Cornelio August Severinus Doelter, Doelter y Cisterich or Cisterich y de la Torre (16 September 1850 – 8 August 1930) was a Caribbean-born Austrian geologist who specialized in chemical mineralogy and petrology, serving as a professor at the Universities of Graz and Vienna. He conducted pioneering experiments in synthetic mineralogy and petrology by melting down rocks and allowing recrystallization of mineral constituents.

== Life and work ==
Doelter was born in Arroyo, Puerto Rico, where his father Carl August managed sugar and coffee plantations that originally belonging to his wife Francisca Maria de Cisterich y de la Torre. His mother was Spanish and his name was originally given as Doelter y Cisterich. The family moved to Karlsruhe in 1855 where Doelter studied at the Lyceum from 1860. From 1865 he studied at the Lycée St. Louis and the Lycée Bonaparte before joining the École Centrale des Arts et Manufactures in 1869. The next year he moved to the University of Freiburg and then Heidelberg. He was influenced by his teachers Robert Bunsen, Johann Friedrich Carl Klein, Ernst Wilhelm Benecke. He received a doctorate in 1872 and then worked with Eduard Suess, Ferdinand von Hochstetter, and Carl Hauer. He joined the Austrian Geological Survey in 1873 and became a professor of mineralogy at the University of Graz in 1876, becoming rector in 1906. In 1907 he moved to the University of Vienna where he succeeded Gustav Tschermak. He worked there until his retirement in 1922.

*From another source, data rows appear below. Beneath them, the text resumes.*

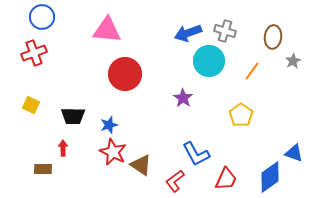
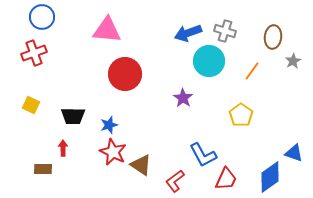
blue L-shape: moved 7 px right, 1 px down
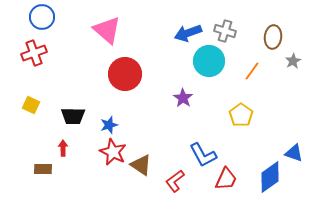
pink triangle: rotated 36 degrees clockwise
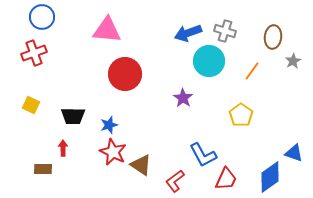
pink triangle: rotated 36 degrees counterclockwise
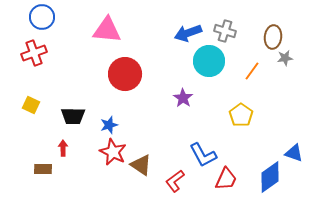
gray star: moved 8 px left, 3 px up; rotated 21 degrees clockwise
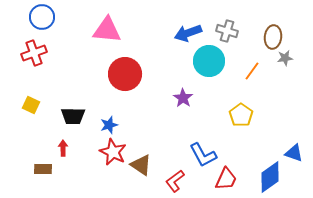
gray cross: moved 2 px right
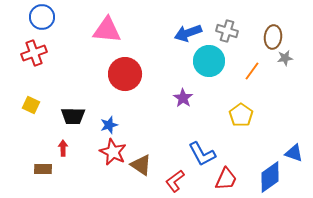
blue L-shape: moved 1 px left, 1 px up
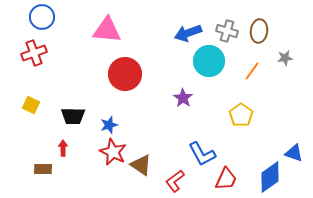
brown ellipse: moved 14 px left, 6 px up
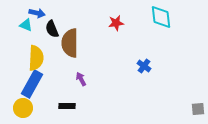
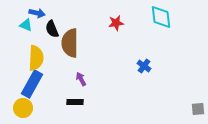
black rectangle: moved 8 px right, 4 px up
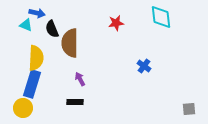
purple arrow: moved 1 px left
blue rectangle: rotated 12 degrees counterclockwise
gray square: moved 9 px left
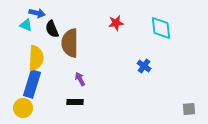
cyan diamond: moved 11 px down
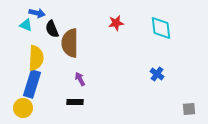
blue cross: moved 13 px right, 8 px down
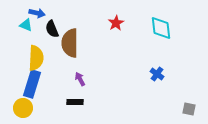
red star: rotated 21 degrees counterclockwise
gray square: rotated 16 degrees clockwise
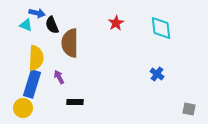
black semicircle: moved 4 px up
purple arrow: moved 21 px left, 2 px up
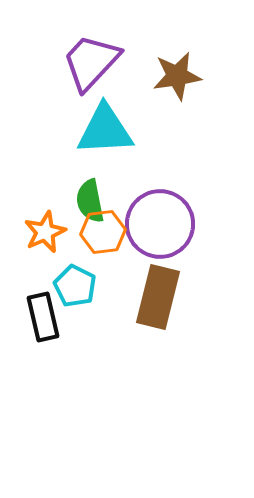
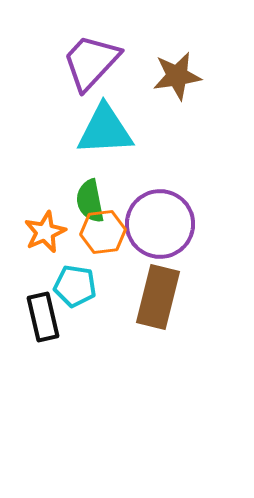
cyan pentagon: rotated 18 degrees counterclockwise
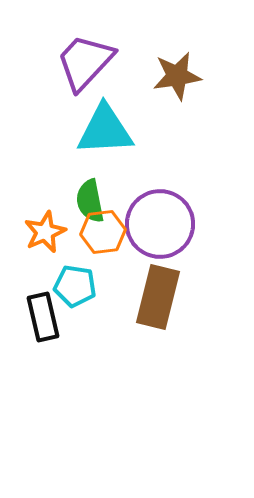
purple trapezoid: moved 6 px left
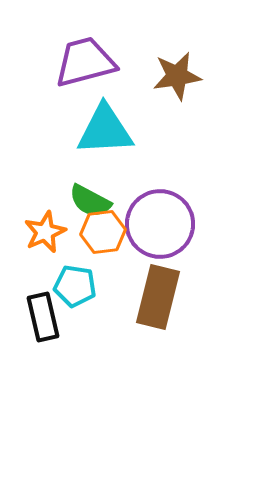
purple trapezoid: rotated 32 degrees clockwise
green semicircle: rotated 51 degrees counterclockwise
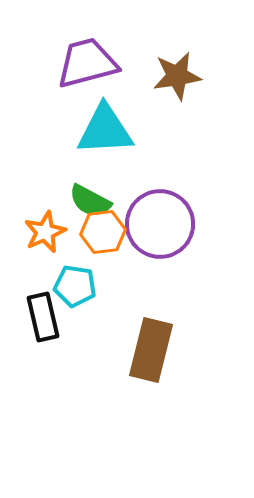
purple trapezoid: moved 2 px right, 1 px down
brown rectangle: moved 7 px left, 53 px down
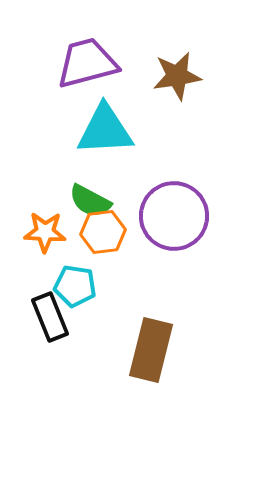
purple circle: moved 14 px right, 8 px up
orange star: rotated 27 degrees clockwise
black rectangle: moved 7 px right; rotated 9 degrees counterclockwise
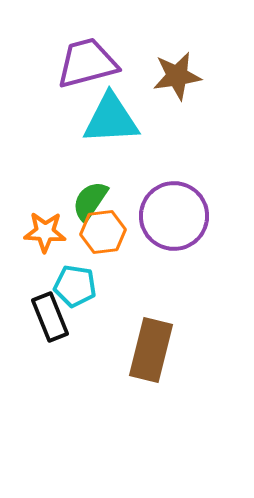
cyan triangle: moved 6 px right, 11 px up
green semicircle: rotated 96 degrees clockwise
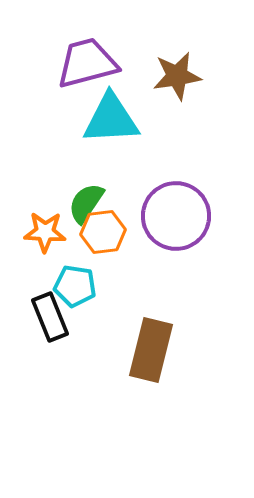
green semicircle: moved 4 px left, 2 px down
purple circle: moved 2 px right
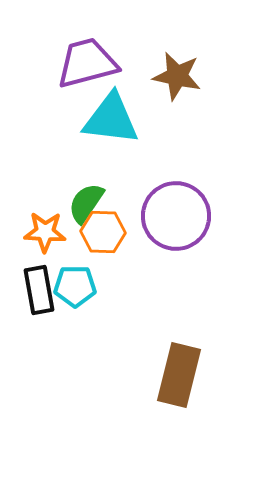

Doelter's work involved travel in the early years and was involved in a survey of the Pontine Islands (1874), Monte Ferro and Cape Verde (1880-1881), and he described his observations and experiences in his 1884 travelogue. His experimental work involved the synthesis of minerals at high pressure and temperature including nepheline, pyroxenes, micas, and zeolites. He examined the effects of remelting and recrystallization and these went into his 1890 textbook on general mineral chemistry. He studied water of crystallization in the zeolites, examined the physical and chemical laws involved in silicate melting. He later examined the physical properties of silicates and other minerals and suggested theories to explain the nature of electrical conductivity by crystals. In 1906 he published a book Petrogenesis. He also looked at the fluorescences of minerals under radiation from Radium and ultraviolet.

Doelter married Eleonore Fötterle in 1876 and they had a son and daughter. They separated in 1915 and he married Maria Theresia Schilgerius in 1919. He served as an editor for the Naturwissenschaftlicher Verein and was a curator of the Landesmuseum Johanneum.